[Saved data entries]
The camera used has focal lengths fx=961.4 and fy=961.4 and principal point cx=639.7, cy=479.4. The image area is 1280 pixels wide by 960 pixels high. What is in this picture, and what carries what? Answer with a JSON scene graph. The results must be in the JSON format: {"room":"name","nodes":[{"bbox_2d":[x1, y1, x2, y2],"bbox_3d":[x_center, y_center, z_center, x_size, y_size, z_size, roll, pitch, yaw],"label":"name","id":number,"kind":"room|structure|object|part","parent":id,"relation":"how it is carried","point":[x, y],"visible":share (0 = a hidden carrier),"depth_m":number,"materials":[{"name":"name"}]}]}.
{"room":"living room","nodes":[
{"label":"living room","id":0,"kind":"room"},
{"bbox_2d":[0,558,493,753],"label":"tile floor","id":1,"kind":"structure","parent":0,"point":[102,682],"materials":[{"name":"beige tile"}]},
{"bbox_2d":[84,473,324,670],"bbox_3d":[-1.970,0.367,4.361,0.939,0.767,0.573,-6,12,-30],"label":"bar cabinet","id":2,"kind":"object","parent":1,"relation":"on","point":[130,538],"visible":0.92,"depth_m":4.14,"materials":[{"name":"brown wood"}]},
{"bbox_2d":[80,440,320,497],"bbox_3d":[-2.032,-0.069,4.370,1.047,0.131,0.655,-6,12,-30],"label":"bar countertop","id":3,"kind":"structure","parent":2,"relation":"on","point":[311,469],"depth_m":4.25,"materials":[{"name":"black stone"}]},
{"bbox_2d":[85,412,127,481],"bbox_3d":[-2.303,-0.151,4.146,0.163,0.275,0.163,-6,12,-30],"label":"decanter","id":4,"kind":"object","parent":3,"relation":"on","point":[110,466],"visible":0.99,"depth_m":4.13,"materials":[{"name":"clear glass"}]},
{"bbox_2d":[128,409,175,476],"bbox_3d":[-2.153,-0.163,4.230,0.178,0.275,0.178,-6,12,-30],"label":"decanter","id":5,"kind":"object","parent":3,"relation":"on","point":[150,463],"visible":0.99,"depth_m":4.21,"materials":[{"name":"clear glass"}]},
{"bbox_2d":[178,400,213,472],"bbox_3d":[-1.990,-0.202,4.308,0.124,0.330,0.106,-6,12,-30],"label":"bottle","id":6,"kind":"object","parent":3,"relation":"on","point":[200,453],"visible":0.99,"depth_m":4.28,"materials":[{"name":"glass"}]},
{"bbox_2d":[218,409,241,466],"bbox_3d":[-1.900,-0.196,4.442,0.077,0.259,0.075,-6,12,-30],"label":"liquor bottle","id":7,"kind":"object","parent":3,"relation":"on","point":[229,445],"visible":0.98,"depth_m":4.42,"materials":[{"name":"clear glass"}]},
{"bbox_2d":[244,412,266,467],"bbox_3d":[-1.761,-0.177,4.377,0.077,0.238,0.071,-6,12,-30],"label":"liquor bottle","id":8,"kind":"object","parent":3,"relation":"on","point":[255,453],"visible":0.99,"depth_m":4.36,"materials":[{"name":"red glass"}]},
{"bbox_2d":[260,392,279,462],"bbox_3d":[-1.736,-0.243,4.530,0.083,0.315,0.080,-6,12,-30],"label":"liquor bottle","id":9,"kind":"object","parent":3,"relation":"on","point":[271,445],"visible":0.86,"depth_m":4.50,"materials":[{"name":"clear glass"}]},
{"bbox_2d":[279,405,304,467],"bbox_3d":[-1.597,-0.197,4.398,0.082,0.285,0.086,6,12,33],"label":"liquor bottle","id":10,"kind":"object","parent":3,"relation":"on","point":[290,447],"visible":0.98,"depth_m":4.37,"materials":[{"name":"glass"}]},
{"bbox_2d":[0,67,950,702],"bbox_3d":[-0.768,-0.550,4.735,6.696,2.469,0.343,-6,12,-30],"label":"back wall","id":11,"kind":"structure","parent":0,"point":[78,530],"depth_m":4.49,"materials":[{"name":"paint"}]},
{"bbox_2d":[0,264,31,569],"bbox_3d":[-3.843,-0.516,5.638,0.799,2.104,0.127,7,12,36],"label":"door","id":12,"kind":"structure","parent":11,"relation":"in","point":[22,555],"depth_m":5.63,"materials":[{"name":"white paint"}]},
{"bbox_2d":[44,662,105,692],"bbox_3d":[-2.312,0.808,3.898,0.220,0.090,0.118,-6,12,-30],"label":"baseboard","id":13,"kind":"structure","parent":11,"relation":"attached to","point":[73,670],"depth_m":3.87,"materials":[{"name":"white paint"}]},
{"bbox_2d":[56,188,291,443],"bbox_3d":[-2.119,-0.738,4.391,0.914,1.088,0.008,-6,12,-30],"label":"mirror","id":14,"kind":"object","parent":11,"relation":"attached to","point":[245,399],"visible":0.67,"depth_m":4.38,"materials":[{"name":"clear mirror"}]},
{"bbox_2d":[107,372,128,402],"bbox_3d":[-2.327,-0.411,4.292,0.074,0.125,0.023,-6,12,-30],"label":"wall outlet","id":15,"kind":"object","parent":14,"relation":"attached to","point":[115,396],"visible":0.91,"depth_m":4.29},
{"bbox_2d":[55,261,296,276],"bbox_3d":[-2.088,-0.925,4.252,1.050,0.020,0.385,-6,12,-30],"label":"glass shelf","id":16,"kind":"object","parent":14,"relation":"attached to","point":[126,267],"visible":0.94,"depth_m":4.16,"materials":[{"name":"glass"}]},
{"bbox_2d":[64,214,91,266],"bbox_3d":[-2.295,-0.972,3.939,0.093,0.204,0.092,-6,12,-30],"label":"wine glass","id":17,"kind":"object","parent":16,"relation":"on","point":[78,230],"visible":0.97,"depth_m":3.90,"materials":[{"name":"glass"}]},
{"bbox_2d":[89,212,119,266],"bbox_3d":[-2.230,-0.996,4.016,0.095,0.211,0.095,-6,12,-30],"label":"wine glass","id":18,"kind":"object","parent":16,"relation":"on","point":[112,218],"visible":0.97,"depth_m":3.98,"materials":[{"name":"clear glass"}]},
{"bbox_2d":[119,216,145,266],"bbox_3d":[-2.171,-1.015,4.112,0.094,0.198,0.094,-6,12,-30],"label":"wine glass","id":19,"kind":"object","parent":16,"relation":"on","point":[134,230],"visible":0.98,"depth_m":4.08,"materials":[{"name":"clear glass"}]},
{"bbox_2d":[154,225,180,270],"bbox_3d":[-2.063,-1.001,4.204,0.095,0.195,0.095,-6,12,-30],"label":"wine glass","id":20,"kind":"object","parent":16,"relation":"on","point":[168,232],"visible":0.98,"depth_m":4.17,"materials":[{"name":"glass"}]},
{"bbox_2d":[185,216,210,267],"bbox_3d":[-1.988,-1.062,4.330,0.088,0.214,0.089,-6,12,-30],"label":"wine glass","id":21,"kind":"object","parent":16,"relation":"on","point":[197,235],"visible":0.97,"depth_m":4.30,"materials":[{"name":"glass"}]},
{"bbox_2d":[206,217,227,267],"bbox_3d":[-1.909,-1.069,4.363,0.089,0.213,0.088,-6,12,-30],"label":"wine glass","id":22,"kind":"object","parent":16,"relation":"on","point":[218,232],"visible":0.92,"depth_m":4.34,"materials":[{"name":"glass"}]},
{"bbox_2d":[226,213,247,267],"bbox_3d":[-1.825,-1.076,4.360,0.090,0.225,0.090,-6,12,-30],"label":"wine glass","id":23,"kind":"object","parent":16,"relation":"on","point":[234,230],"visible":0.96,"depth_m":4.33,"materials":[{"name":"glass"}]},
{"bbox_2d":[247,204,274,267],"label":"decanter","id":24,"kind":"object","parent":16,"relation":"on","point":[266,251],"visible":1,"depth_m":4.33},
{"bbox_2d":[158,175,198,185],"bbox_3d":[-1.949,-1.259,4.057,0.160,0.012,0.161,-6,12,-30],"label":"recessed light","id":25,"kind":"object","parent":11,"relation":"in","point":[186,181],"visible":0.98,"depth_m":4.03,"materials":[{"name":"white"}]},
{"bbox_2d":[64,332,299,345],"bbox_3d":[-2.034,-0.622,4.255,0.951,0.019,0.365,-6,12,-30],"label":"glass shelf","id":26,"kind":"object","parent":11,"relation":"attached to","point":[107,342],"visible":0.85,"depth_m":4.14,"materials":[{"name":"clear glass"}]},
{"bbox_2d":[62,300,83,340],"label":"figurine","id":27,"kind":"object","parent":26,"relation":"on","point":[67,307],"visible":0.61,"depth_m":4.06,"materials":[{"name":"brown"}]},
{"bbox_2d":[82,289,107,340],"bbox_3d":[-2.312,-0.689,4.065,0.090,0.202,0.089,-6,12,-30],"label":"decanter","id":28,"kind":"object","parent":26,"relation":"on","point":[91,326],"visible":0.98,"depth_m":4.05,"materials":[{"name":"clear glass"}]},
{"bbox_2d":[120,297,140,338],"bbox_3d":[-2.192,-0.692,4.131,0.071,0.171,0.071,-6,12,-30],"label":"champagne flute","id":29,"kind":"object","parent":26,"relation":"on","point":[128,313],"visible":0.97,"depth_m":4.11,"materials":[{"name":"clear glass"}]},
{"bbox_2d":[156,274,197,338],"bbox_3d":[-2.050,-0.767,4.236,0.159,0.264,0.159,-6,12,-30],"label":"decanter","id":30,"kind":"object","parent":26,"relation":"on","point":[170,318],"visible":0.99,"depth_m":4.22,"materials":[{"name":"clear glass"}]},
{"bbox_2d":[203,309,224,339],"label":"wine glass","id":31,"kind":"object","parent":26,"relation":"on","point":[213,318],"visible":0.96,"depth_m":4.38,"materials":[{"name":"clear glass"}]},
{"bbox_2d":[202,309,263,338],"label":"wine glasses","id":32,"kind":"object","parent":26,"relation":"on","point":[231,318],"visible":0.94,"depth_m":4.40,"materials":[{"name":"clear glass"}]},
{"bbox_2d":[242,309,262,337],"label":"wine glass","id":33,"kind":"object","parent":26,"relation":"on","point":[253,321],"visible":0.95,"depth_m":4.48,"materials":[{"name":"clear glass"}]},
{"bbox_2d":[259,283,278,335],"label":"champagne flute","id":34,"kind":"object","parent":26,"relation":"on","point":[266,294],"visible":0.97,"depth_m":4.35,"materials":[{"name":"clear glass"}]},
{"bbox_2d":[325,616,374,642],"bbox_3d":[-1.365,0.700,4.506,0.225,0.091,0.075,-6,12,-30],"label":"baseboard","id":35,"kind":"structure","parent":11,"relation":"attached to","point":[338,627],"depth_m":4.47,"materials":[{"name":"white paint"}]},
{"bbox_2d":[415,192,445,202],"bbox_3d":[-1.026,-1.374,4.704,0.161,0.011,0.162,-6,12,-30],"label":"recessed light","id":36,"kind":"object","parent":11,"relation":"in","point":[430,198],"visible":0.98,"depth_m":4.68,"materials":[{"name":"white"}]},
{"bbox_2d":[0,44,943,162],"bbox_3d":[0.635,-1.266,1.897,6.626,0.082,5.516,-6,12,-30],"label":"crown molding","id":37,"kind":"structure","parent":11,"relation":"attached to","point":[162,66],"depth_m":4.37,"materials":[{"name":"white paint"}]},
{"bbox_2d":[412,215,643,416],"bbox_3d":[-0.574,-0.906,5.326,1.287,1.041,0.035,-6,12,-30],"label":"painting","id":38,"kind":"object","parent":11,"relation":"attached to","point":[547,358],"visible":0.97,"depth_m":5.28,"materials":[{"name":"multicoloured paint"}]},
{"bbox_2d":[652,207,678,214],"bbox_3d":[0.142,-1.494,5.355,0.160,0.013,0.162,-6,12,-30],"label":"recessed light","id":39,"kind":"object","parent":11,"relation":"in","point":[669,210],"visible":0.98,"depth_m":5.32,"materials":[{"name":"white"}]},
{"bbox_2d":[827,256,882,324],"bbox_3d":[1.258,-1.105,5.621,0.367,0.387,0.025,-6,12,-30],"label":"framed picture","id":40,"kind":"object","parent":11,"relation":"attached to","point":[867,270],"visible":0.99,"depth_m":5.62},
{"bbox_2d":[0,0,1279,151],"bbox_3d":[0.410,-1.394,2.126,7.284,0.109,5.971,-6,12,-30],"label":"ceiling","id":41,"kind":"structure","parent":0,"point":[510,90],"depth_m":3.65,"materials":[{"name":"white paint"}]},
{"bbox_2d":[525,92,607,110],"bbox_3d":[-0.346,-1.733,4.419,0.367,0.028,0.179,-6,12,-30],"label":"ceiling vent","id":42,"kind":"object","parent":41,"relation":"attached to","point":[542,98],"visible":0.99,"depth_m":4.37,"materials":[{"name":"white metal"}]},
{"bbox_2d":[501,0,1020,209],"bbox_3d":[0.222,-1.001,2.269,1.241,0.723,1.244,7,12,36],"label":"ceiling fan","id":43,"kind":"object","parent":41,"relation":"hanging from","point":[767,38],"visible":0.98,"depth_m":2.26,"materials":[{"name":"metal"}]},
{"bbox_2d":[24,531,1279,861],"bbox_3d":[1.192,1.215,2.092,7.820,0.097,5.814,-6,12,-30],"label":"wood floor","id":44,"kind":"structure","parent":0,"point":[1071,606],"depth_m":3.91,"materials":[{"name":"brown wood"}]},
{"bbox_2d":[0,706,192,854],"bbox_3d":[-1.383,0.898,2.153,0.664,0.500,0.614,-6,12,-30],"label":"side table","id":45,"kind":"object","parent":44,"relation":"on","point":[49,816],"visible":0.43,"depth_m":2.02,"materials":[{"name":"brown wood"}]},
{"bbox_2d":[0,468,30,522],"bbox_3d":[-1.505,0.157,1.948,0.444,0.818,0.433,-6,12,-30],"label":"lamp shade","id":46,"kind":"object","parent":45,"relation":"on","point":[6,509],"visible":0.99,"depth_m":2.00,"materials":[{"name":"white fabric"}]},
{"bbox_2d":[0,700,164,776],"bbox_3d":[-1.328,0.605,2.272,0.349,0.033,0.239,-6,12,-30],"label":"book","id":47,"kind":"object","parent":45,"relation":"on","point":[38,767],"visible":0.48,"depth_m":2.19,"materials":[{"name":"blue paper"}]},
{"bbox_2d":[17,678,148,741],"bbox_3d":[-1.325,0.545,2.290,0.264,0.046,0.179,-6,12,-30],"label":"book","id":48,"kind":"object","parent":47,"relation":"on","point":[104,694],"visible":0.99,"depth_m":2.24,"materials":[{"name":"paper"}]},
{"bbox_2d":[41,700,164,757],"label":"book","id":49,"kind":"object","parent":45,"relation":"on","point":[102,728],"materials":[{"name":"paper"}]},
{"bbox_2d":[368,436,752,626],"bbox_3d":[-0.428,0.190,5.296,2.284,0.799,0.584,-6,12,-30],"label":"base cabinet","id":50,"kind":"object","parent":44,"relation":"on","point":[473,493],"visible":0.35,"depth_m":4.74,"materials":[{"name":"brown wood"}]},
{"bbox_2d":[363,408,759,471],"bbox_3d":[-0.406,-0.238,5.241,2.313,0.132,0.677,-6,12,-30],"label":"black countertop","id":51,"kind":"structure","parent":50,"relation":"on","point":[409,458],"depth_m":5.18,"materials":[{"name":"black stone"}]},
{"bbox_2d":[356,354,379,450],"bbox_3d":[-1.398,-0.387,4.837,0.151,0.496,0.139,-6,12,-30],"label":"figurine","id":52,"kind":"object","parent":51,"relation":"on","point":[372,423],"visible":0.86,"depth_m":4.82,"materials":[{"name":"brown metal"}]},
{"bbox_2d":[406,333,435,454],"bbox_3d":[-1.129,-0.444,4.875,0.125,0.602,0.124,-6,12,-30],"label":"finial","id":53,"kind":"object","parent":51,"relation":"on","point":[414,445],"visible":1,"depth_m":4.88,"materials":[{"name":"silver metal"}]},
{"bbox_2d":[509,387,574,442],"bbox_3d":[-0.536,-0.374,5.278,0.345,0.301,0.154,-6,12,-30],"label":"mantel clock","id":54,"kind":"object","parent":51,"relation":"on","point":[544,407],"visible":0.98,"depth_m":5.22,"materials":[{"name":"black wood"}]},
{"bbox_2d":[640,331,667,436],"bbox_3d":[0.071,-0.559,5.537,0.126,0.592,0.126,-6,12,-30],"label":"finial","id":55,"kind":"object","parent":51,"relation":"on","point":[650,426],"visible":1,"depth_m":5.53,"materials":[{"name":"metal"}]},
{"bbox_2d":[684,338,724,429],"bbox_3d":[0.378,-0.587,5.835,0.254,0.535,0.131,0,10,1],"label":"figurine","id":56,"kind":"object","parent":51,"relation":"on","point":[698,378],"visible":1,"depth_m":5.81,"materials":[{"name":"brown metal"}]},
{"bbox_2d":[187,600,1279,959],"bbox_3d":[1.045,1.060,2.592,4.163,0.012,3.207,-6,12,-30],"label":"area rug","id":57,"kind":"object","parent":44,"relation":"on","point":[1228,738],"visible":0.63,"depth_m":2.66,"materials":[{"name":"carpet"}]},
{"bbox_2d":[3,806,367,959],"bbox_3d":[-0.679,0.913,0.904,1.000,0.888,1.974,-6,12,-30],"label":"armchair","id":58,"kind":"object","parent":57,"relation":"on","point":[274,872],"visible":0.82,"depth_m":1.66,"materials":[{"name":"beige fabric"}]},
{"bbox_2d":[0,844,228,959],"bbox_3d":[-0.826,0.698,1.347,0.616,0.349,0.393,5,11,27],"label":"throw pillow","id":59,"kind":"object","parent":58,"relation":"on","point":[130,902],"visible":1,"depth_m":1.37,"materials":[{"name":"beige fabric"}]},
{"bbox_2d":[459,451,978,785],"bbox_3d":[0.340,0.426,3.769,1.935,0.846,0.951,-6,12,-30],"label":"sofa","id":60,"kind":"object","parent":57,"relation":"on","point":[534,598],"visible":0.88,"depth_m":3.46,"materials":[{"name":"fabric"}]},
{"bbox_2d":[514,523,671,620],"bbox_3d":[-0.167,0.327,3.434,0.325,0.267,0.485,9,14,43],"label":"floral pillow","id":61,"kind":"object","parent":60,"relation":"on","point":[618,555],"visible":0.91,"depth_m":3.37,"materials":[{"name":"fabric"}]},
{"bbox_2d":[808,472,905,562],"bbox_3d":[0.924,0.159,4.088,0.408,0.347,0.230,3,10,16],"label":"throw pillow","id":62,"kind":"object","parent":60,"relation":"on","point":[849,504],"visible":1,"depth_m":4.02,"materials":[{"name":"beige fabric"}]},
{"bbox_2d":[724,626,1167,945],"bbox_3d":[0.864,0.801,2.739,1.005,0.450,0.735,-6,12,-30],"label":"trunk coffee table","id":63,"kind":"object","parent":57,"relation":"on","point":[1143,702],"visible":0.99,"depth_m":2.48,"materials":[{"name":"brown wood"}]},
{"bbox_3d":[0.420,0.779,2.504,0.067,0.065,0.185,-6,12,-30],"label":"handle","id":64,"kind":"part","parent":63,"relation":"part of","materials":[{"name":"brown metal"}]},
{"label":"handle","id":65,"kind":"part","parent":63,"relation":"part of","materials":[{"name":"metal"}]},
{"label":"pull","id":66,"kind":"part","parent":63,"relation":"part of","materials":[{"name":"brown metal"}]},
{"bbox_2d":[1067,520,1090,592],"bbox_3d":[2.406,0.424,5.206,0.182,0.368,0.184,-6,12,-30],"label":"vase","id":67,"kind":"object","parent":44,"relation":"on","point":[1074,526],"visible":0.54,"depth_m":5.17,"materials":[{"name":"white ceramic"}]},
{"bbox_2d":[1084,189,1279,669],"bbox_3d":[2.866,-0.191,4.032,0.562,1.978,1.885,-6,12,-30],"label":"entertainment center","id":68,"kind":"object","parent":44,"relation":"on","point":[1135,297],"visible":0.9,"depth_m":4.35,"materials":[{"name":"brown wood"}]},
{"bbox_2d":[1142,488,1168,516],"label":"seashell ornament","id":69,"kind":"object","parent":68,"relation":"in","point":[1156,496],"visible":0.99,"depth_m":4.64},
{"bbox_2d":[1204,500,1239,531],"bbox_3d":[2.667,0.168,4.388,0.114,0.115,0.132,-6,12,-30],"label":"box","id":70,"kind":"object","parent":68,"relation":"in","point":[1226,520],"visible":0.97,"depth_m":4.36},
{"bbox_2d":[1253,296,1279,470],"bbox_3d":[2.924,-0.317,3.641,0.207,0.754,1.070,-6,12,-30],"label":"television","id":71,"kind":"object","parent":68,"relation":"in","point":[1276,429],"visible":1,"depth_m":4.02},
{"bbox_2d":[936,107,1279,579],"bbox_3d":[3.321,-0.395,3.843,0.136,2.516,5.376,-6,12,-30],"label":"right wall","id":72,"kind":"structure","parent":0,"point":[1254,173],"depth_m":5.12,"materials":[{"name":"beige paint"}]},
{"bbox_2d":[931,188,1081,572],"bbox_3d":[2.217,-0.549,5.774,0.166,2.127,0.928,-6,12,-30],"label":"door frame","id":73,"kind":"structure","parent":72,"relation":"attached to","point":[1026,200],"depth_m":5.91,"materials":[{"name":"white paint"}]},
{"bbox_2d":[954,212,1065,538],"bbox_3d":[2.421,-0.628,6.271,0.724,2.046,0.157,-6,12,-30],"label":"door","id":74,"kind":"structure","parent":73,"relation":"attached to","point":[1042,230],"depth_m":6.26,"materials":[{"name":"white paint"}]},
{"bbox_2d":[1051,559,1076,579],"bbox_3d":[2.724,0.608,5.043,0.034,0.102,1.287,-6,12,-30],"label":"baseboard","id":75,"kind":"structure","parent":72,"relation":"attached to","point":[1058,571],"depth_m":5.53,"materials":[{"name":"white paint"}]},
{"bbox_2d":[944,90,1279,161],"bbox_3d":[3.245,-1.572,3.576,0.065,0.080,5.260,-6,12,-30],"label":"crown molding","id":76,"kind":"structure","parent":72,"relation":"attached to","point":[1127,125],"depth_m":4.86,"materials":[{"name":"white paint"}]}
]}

• **What you will do**
Copy out each line of the data that has the word "champagne" in it.

• **Exercise output**
{"bbox_2d":[120,297,140,338],"bbox_3d":[-2.192,-0.692,4.131,0.071,0.171,0.071,-6,12,-30],"label":"champagne flute","id":29,"kind":"object","parent":26,"relation":"on","point":[128,313],"visible":0.97,"depth_m":4.11,"materials":[{"name":"clear glass"}]},
{"bbox_2d":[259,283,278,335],"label":"champagne flute","id":34,"kind":"object","parent":26,"relation":"on","point":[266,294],"visible":0.97,"depth_m":4.35,"materials":[{"name":"clear glass"}]},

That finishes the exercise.